§ **Exercise instructions**:
Return every line of the material below that contains the word "shown".

::: Listed records :::

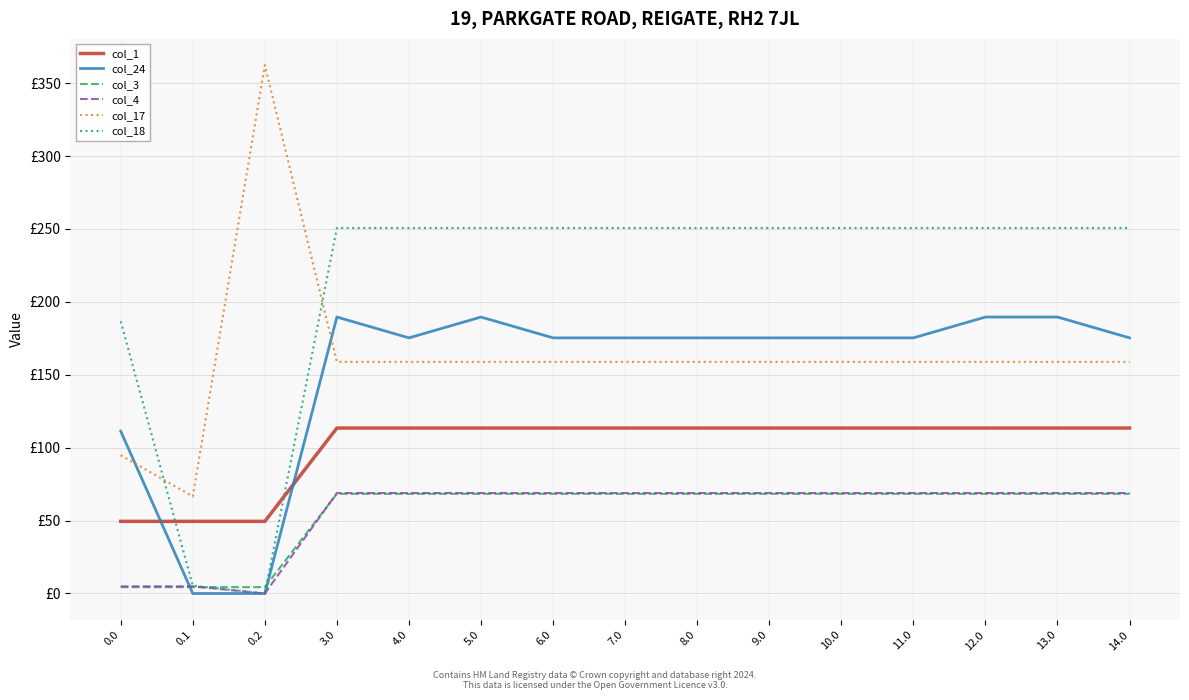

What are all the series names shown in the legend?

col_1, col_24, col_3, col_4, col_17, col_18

:::
::: Listed records :::

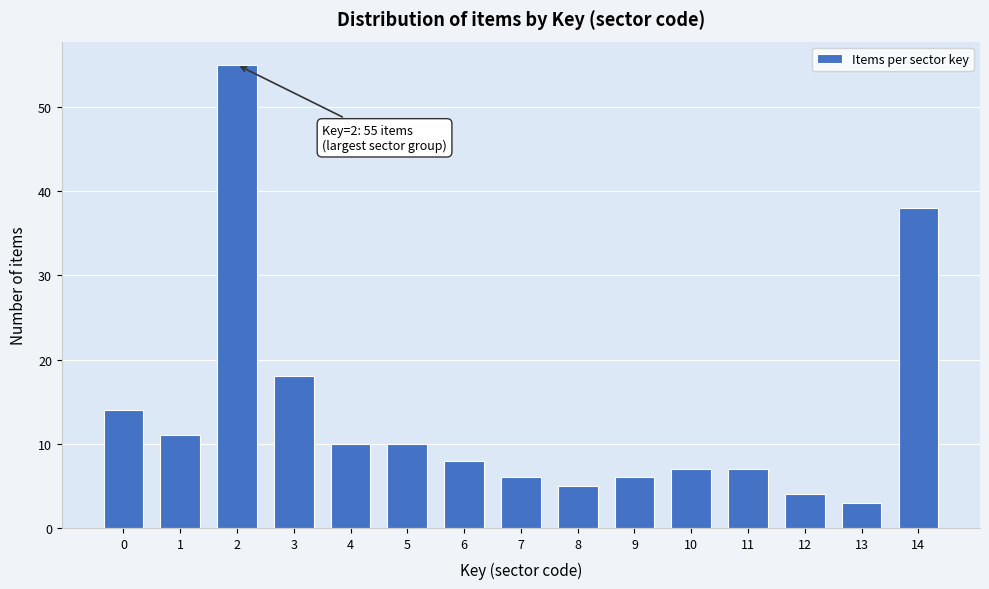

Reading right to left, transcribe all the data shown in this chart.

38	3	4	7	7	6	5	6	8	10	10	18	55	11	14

:::
::: Listed records :::

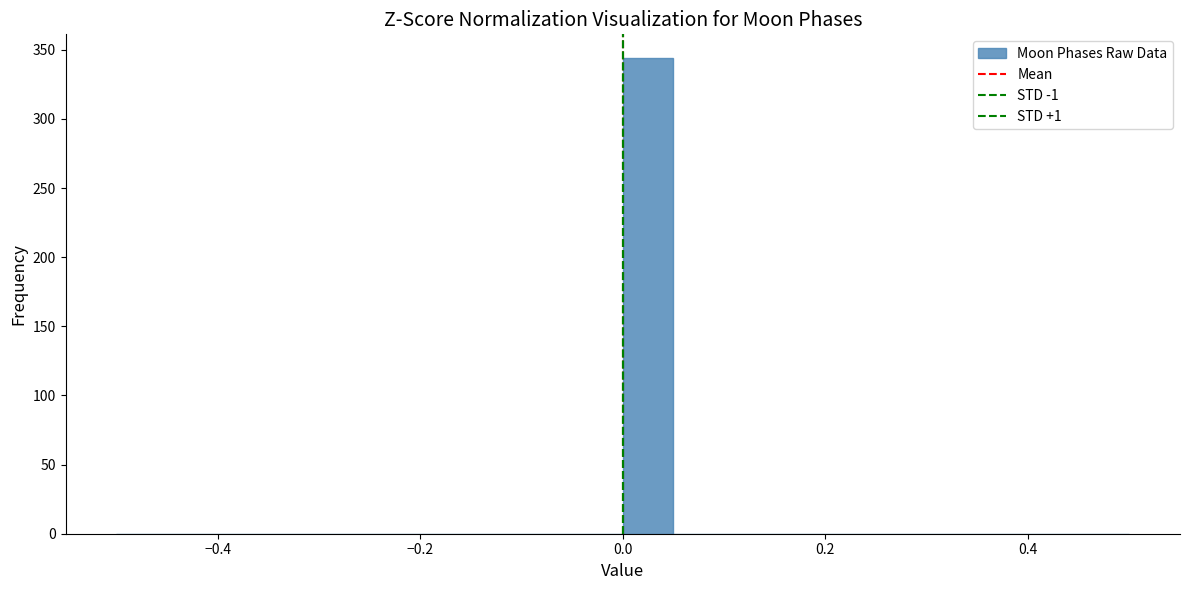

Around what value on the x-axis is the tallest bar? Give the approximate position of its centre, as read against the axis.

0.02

:::

§ **Finished task**:
What are all the series names shown in the legend?
Reading right to left, transcribe all the data shown in this chart.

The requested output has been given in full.